YOUR INSTRUCTIONS: Output range, inclusive: from the line containing "3: (195, 325, 37.34)" to the line containing "36: (25, 401, 20.62)". Restate those lines from the data below word for word and only those.

INFORMATION GIVEN:
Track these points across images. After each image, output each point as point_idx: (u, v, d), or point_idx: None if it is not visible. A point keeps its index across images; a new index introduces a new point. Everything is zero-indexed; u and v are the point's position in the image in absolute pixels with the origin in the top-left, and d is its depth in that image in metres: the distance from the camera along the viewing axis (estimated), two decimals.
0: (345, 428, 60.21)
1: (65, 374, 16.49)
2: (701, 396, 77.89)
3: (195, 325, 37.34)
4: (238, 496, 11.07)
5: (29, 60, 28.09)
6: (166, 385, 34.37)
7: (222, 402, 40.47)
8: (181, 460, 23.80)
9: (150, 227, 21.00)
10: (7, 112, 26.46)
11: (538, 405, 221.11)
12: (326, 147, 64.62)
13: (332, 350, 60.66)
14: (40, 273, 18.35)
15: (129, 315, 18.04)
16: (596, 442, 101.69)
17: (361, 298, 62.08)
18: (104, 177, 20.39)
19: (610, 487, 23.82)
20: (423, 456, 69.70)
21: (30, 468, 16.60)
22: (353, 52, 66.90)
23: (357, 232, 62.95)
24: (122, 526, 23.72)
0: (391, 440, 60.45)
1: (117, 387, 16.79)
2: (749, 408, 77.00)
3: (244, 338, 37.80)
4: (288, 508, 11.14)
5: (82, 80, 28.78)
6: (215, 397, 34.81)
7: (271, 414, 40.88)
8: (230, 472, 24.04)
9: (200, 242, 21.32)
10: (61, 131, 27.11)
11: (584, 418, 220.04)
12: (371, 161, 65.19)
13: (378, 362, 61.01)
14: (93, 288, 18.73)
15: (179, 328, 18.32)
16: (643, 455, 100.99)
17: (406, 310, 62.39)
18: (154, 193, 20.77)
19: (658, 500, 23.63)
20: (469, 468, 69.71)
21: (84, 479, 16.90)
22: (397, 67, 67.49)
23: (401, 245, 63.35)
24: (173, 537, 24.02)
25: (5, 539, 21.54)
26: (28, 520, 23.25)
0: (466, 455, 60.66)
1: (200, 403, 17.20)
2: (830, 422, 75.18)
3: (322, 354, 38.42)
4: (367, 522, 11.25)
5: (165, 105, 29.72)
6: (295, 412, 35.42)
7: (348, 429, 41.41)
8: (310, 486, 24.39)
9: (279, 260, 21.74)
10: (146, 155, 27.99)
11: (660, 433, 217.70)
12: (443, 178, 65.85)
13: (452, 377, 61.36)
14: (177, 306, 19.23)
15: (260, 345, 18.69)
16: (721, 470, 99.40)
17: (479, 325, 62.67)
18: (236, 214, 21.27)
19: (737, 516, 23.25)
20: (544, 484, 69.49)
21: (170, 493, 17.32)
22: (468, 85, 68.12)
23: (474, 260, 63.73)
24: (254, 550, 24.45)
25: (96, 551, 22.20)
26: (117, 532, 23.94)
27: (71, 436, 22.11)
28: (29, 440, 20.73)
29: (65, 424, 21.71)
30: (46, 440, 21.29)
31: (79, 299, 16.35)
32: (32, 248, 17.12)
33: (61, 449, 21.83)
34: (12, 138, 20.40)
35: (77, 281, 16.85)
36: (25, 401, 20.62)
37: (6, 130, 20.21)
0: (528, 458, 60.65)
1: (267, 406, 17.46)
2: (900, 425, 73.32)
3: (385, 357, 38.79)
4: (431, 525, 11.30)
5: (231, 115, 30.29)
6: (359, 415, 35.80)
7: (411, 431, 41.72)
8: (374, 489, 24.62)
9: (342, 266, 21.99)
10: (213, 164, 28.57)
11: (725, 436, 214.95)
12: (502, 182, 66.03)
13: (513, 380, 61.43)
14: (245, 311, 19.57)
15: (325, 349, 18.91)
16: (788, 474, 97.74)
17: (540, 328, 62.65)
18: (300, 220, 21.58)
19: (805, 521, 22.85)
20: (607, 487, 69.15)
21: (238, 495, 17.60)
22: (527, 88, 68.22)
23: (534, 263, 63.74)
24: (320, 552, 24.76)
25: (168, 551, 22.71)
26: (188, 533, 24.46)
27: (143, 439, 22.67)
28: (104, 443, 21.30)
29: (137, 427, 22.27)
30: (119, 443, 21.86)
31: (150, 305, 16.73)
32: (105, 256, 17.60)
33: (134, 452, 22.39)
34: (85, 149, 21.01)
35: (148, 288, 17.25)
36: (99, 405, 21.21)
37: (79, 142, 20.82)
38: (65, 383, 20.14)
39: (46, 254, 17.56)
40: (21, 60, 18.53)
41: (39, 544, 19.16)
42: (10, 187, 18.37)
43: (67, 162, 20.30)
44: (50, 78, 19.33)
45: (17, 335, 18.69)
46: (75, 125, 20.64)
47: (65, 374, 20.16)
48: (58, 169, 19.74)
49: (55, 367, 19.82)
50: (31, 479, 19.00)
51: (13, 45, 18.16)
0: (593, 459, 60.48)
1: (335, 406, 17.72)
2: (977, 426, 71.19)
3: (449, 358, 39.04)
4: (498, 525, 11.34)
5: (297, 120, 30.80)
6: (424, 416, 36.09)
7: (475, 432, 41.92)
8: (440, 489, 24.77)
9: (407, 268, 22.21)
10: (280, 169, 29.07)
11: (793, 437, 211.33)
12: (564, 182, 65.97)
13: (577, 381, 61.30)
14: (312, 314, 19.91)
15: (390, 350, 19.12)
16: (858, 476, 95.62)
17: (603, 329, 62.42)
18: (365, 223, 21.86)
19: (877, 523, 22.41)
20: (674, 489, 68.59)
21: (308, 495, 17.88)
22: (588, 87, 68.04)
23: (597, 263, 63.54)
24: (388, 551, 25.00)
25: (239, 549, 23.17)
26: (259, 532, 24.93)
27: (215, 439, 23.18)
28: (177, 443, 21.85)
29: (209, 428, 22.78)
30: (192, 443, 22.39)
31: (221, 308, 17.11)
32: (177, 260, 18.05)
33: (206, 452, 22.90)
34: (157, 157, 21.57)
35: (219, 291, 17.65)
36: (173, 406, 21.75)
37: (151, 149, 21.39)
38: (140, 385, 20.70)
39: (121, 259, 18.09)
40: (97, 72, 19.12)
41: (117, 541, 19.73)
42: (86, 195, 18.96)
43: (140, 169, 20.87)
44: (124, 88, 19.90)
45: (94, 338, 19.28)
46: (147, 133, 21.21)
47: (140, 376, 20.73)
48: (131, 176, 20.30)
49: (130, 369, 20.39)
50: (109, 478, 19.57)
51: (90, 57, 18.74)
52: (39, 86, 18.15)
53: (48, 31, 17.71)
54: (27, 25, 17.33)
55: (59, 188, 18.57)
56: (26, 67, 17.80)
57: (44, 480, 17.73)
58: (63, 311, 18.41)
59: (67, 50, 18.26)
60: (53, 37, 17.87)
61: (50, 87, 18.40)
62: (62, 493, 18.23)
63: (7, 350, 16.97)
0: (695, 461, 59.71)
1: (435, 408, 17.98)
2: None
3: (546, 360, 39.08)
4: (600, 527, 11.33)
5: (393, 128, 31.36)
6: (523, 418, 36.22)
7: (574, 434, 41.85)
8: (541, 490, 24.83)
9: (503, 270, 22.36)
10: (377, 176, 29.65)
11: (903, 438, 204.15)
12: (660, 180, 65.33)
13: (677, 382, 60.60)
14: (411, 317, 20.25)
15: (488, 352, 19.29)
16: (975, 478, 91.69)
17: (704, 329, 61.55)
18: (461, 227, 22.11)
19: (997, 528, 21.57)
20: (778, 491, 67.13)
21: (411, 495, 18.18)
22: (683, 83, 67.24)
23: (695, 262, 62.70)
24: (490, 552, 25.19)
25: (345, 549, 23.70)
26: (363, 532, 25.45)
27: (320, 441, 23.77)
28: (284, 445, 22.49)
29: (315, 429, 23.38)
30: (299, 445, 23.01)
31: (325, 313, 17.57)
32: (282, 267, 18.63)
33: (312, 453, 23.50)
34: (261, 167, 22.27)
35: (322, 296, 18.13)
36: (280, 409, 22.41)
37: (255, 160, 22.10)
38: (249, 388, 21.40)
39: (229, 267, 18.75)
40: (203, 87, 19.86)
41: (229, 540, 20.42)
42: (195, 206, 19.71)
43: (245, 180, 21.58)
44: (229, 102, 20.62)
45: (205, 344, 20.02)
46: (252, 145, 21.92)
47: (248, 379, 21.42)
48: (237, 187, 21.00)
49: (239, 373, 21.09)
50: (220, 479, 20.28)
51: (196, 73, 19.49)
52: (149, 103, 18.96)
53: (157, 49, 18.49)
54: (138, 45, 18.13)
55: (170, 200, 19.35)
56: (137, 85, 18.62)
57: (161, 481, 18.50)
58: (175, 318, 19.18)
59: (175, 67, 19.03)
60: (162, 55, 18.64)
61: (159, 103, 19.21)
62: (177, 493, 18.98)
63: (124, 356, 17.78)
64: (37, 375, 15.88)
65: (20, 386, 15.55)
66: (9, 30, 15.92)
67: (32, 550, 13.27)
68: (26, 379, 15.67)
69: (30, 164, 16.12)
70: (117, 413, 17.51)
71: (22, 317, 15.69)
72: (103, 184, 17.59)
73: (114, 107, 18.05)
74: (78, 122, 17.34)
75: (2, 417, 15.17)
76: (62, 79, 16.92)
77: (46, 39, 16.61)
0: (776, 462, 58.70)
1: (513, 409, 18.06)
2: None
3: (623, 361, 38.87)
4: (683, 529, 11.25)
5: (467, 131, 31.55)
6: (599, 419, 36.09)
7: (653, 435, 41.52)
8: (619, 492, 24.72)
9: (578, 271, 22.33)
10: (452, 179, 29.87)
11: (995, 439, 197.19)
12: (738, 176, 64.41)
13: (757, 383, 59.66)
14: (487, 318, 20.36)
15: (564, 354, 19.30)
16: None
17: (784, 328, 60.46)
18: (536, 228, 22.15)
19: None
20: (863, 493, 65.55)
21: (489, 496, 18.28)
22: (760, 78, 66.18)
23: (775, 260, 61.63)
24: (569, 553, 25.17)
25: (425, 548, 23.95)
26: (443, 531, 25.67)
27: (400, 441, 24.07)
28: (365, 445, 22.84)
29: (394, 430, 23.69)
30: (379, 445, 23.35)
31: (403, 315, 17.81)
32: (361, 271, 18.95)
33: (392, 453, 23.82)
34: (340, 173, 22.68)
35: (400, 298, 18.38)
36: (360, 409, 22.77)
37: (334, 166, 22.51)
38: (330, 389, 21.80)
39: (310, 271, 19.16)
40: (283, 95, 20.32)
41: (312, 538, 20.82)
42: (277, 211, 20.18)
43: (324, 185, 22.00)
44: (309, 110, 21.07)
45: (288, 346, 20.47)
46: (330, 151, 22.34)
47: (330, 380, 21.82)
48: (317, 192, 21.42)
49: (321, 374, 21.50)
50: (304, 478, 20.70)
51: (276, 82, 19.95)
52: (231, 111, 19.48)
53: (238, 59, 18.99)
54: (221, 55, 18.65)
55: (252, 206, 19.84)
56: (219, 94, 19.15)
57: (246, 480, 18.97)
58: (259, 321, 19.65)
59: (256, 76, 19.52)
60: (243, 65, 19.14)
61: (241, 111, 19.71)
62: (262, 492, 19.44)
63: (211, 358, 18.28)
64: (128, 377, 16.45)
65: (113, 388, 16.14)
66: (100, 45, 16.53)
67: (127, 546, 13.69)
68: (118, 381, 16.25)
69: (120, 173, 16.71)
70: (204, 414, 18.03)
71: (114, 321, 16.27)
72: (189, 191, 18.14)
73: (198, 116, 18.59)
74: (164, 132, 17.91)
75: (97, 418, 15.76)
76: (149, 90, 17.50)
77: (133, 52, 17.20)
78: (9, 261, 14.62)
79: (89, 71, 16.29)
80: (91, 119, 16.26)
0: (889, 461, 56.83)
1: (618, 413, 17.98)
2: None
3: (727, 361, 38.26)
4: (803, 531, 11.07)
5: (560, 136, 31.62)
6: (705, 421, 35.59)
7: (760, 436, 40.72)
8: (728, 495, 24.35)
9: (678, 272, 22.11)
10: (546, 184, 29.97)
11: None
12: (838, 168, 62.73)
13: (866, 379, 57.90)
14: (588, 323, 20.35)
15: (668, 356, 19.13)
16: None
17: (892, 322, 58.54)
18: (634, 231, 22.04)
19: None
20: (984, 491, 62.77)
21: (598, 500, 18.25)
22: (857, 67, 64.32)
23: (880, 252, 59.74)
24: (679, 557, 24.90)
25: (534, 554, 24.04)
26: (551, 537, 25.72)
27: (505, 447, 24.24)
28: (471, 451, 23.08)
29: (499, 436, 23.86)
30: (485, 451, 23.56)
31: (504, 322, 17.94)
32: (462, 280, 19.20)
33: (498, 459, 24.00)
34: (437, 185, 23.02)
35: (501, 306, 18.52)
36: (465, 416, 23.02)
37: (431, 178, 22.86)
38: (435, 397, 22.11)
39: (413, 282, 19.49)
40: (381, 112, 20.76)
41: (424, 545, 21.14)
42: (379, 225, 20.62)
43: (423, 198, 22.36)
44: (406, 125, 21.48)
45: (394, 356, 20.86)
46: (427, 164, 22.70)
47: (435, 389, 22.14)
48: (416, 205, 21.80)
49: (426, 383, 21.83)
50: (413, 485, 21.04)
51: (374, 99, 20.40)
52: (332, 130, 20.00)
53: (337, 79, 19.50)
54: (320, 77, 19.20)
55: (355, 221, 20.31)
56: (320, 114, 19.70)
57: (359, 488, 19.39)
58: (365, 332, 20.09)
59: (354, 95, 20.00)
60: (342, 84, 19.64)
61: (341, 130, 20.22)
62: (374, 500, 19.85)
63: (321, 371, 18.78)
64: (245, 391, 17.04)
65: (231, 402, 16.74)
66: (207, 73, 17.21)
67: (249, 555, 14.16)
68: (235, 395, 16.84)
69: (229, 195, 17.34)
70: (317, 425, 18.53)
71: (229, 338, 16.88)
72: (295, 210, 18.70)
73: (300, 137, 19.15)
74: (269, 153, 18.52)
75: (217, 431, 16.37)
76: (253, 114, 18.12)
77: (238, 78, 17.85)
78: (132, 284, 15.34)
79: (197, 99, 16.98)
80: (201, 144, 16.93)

EXERCISE SOLUTION:
3: (195, 325, 37.34)
4: (238, 496, 11.07)
5: (29, 60, 28.09)
6: (166, 385, 34.37)
7: (222, 402, 40.47)
8: (181, 460, 23.80)
9: (150, 227, 21.00)
10: (7, 112, 26.46)
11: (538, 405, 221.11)
12: (326, 147, 64.62)
13: (332, 350, 60.66)
14: (40, 273, 18.35)
15: (129, 315, 18.04)
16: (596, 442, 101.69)
17: (361, 298, 62.08)
18: (104, 177, 20.39)
19: (610, 487, 23.82)
20: (423, 456, 69.70)
21: (30, 468, 16.60)
22: (353, 52, 66.90)
23: (357, 232, 62.95)
24: (122, 526, 23.72)
0: (391, 440, 60.45)
1: (117, 387, 16.79)
2: (749, 408, 77.00)
3: (244, 338, 37.80)
4: (288, 508, 11.14)
5: (82, 80, 28.78)
6: (215, 397, 34.81)
7: (271, 414, 40.88)
8: (230, 472, 24.04)
9: (200, 242, 21.32)
10: (61, 131, 27.11)
11: (584, 418, 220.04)
12: (371, 161, 65.19)
13: (378, 362, 61.01)
14: (93, 288, 18.73)
15: (179, 328, 18.32)
16: (643, 455, 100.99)
17: (406, 310, 62.39)
18: (154, 193, 20.77)
19: (658, 500, 23.63)
20: (469, 468, 69.71)
21: (84, 479, 16.90)
22: (397, 67, 67.49)
23: (401, 245, 63.35)
24: (173, 537, 24.02)
25: (5, 539, 21.54)
26: (28, 520, 23.25)
0: (466, 455, 60.66)
1: (200, 403, 17.20)
2: (830, 422, 75.18)
3: (322, 354, 38.42)
4: (367, 522, 11.25)
5: (165, 105, 29.72)
6: (295, 412, 35.42)
7: (348, 429, 41.41)
8: (310, 486, 24.39)
9: (279, 260, 21.74)
10: (146, 155, 27.99)
11: (660, 433, 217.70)
12: (443, 178, 65.85)
13: (452, 377, 61.36)
14: (177, 306, 19.23)
15: (260, 345, 18.69)
16: (721, 470, 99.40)
17: (479, 325, 62.67)
18: (236, 214, 21.27)
19: (737, 516, 23.25)
20: (544, 484, 69.49)
21: (170, 493, 17.32)
22: (468, 85, 68.12)
23: (474, 260, 63.73)
24: (254, 550, 24.45)
25: (96, 551, 22.20)
26: (117, 532, 23.94)
27: (71, 436, 22.11)
28: (29, 440, 20.73)
29: (65, 424, 21.71)
30: (46, 440, 21.29)
31: (79, 299, 16.35)
32: (32, 248, 17.12)
33: (61, 449, 21.83)
34: (12, 138, 20.40)
35: (77, 281, 16.85)
36: (25, 401, 20.62)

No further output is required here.